Document passage:
Wednesday 15 January 2014

Charities under fire for using workfare schemes and backing benefit sanctions


From the current edition of the Big Issue in the North magazine - please buy the magazine when you see a seller.
The YMCA has defended its involvement in the government’s workfare programme after it was among a number of leading charities heavily criticised by welfare rights campaigners.
Under workfare, individuals must undertake work in return for their benefit payments or risk losing them.
Workfare had come to an end in Britain in 1948 when workhouses introduced in 1834 were abolished. Inmates had performed a range of tasks, such as sewing and weaving, in return for relief. However, the last Labour government introduced the New Deal programme, under which claimants lost their benefits if they failed to take up full-time education, voluntary work or a job placement with companies that included Primark.
Condemned
The current government has expanded workfare. These now include the mandatory work activity placements that last four weeks, which a Department for Work and Pensions report in 2012 showed did nothing for participants’ long-term job prospects.
Many of Britain’s major companies, including Asda, Greggs and Poundland, are known to have used or be using workfare. The same is true of many national charities.
Boycott Workfare, an organisation committed to “ending forced unpaid labour for people who receive welfare”, has condemned charities that provide community work placements under workfare. They include the Shaw Trust, Groundwork UK, the Salvation Army and the YMCA.
In December, the Edinburgh Coalition Against Poverty blockaded a Salvation Army store in the city for two hours after a member of its group was forced to work there or lose his benefits. The charitable organisation responded to its critics by stating: “It is offensive that volunteering and work experience can be referred to as ‘forced labour’ as we help support victims of human trafficking who go through unimaginable ordeals.”

Stored data
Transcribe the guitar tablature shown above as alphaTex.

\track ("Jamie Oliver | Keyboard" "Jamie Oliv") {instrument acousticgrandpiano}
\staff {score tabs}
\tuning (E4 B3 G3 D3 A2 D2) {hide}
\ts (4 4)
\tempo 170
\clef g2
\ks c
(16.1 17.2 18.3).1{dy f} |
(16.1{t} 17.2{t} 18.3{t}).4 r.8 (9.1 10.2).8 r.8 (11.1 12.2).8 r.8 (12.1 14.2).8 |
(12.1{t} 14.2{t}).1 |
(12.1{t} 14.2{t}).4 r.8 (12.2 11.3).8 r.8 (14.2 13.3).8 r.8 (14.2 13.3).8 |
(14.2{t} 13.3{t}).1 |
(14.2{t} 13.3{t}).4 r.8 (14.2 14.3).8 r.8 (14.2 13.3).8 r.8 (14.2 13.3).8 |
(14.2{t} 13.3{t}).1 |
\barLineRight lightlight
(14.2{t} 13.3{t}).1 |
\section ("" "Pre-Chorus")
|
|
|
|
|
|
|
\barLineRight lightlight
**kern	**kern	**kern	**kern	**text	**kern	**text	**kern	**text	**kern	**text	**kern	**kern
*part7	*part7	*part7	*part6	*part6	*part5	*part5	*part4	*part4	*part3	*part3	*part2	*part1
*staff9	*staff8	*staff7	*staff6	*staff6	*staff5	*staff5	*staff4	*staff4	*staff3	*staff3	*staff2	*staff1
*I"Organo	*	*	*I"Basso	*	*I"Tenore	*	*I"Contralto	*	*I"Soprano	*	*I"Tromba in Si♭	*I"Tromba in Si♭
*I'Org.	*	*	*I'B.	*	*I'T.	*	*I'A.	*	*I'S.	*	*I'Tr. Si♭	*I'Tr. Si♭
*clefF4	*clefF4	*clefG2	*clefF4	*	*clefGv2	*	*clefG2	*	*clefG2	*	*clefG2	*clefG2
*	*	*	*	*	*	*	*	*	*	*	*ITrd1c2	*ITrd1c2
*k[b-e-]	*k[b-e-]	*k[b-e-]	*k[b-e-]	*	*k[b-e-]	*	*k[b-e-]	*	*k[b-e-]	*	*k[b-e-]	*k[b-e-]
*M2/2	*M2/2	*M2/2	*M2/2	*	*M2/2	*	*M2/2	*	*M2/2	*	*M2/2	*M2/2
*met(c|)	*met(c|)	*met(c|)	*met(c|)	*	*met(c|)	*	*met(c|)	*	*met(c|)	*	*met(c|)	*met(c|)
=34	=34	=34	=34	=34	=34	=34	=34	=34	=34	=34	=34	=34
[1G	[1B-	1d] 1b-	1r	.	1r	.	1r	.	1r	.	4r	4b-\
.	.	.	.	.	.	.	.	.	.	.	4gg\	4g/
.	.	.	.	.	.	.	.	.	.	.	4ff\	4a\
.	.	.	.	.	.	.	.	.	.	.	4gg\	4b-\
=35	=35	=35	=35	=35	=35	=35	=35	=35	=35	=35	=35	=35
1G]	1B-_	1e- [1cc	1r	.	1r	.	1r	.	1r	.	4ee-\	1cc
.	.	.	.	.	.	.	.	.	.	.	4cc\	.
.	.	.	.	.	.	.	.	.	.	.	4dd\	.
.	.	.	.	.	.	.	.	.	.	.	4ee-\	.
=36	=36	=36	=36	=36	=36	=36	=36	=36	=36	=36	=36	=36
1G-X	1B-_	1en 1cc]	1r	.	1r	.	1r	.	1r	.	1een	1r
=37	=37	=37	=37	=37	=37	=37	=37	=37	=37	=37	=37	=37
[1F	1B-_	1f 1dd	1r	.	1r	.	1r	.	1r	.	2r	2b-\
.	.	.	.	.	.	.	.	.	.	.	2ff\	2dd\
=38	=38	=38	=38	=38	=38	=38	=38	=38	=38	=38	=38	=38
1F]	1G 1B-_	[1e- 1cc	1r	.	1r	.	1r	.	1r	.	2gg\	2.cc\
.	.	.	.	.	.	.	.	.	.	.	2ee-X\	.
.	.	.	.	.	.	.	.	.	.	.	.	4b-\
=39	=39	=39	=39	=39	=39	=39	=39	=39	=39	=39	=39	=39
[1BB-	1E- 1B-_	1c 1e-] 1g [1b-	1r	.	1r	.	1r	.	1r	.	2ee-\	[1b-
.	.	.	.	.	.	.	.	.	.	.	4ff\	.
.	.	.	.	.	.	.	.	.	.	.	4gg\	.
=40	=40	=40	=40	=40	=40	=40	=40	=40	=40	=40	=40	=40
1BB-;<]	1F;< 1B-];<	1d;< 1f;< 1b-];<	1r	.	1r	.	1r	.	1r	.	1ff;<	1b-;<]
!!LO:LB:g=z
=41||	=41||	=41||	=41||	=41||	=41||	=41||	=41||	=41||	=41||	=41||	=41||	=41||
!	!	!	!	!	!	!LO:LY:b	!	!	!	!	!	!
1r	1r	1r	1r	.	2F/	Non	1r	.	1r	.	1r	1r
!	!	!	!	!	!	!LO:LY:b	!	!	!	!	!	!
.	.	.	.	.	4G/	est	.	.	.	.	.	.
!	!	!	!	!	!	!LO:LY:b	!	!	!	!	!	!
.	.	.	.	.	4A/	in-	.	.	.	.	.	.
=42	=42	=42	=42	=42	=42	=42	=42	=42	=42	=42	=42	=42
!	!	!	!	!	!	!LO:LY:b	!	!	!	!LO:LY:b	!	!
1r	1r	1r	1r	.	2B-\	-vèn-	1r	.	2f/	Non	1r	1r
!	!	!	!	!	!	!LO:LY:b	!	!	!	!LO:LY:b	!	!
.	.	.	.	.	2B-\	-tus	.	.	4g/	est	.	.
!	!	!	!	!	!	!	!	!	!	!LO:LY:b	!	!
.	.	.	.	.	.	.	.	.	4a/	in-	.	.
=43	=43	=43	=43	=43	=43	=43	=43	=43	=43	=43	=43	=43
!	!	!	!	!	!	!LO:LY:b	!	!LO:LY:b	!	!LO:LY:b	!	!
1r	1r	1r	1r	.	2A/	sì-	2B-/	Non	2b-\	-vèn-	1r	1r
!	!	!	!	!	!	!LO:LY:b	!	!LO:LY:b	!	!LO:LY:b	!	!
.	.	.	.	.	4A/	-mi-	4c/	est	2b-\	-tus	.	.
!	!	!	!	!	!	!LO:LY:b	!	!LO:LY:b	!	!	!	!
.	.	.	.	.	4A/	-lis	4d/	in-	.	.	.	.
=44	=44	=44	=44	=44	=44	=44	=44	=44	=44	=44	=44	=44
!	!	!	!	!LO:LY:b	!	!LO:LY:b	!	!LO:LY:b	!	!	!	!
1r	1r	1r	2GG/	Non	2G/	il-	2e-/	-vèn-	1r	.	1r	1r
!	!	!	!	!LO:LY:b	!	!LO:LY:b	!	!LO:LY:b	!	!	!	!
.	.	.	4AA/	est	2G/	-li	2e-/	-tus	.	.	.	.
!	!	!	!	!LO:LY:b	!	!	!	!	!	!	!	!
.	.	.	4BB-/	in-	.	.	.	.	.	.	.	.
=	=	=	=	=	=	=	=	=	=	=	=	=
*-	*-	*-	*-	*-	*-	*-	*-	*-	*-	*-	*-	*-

What is expected:
Write out the entire article on charities and workfare word for word. The listing above was taken from a separate source.

Written solution:
Wednesday 15 January 2014

Charities under fire for using workfare schemes and backing benefit sanctions


From the current edition of the Big Issue in the North magazine - please buy the magazine when you see a seller.
The YMCA has defended its involvement in the government’s workfare programme after it was among a number of leading charities heavily criticised by welfare rights campaigners.
Under workfare, individuals must undertake work in return for their benefit payments or risk losing them.
Workfare had come to an end in Britain in 1948 when workhouses introduced in 1834 were abolished. Inmates had performed a range of tasks, such as sewing and weaving, in return for relief. However, the last Labour government introduced the New Deal programme, under which claimants lost their benefits if they failed to take up full-time education, voluntary work or a job placement with companies that included Primark.
Condemned
The current government has expanded workfare. These now include the mandatory work activity placements that last four weeks, which a Department for Work and Pensions report in 2012 showed did nothing for participants’ long-term job prospects.
Many of Britain’s major companies, including Asda, Greggs and Poundland, are known to have used or be using workfare. The same is true of many national charities.
Boycott Workfare, an organisation committed to “ending forced unpaid labour for people who receive welfare”, has condemned charities that provide community work placements under workfare. They include the Shaw Trust, Groundwork UK, the Salvation Army and the YMCA.
In December, the Edinburgh Coalition Against Poverty blockaded a Salvation Army store in the city for two hours after a member of its group was forced to work there or lose his benefits. The charitable organisation responded to its critics by stating: “It is offensive that volunteering and work experience can be referred to as ‘forced labour’ as we help support victims of human trafficking who go through unimaginable ordeals.”